Il a été tabassé, séquestré et embarqué de force par les miliciens d’Emballo, un groupe formé récemment par les forces spéciales congolaises — un fait lourd de conséquences diplomatiques.

Brazzaville commence à perdre patience

Si Sassou N’Guesso lui a offert une résidence et une protection initiale, la présence turbulente d’Emballo à Brazzaville commence à irriter.

Selon des sources internes, des conseillers influents du président congolais se distancient de lui, jugeant sa posture « fourbe » et « inélégante ».
Sa virée programmée à Oyo, fief de Sassou, aurait même été reportée pour éviter un scandale local.

Brazzaville accueille également deux figures clés de la région :

  • Alpha Condé, ancien président guinéen,
  • Ousmane Yara, homme d’affaires malien controversé.

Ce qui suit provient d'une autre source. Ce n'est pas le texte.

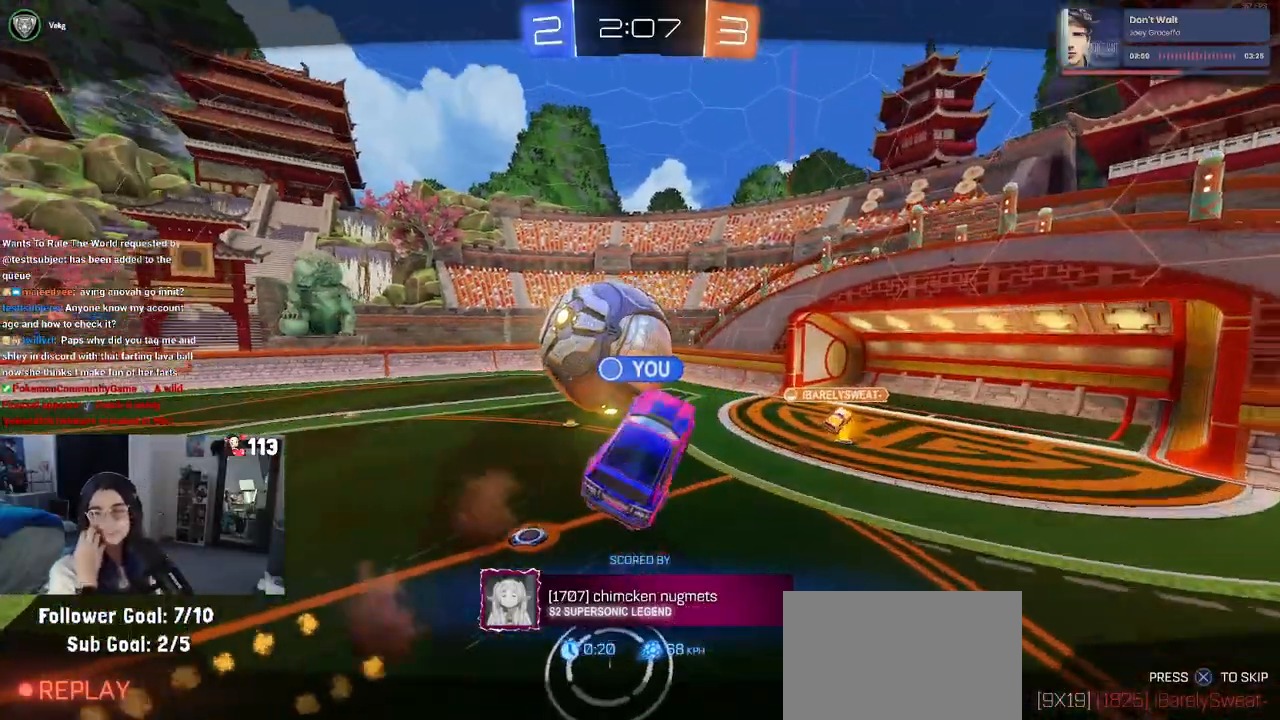
{"buttons": [], "left_stick": "center", "right_stick": "center", "events": [[350, "CROSS", "down"], [500, "CROSS", "up"]]}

Leur présence alimente la thèse d’un trio Sassou – Condé – Yara, déterminé à influencer le futur politique de la Guinée-Bissau. Mais dans quel but ?

Un pays pris en otage

Alors que le peuple bissau-guinéen attend la proclamation officielle des résultats, les manœuvres d’Umaro Sissoco Emballo plongent le pays dans une instabilité profonde.

Entre pressions armées, interventions étrangères et valises d’argent, la Guinée-Bissau vit l’une des crises post-électorales les plus opaques de son histoire récente.

L’avenir immédiat dépendra du courage de la CNE, de la réaction de la CEDEAO et des intentions réelles du trio qui semble tirer les ficelles depuis Brazzaville.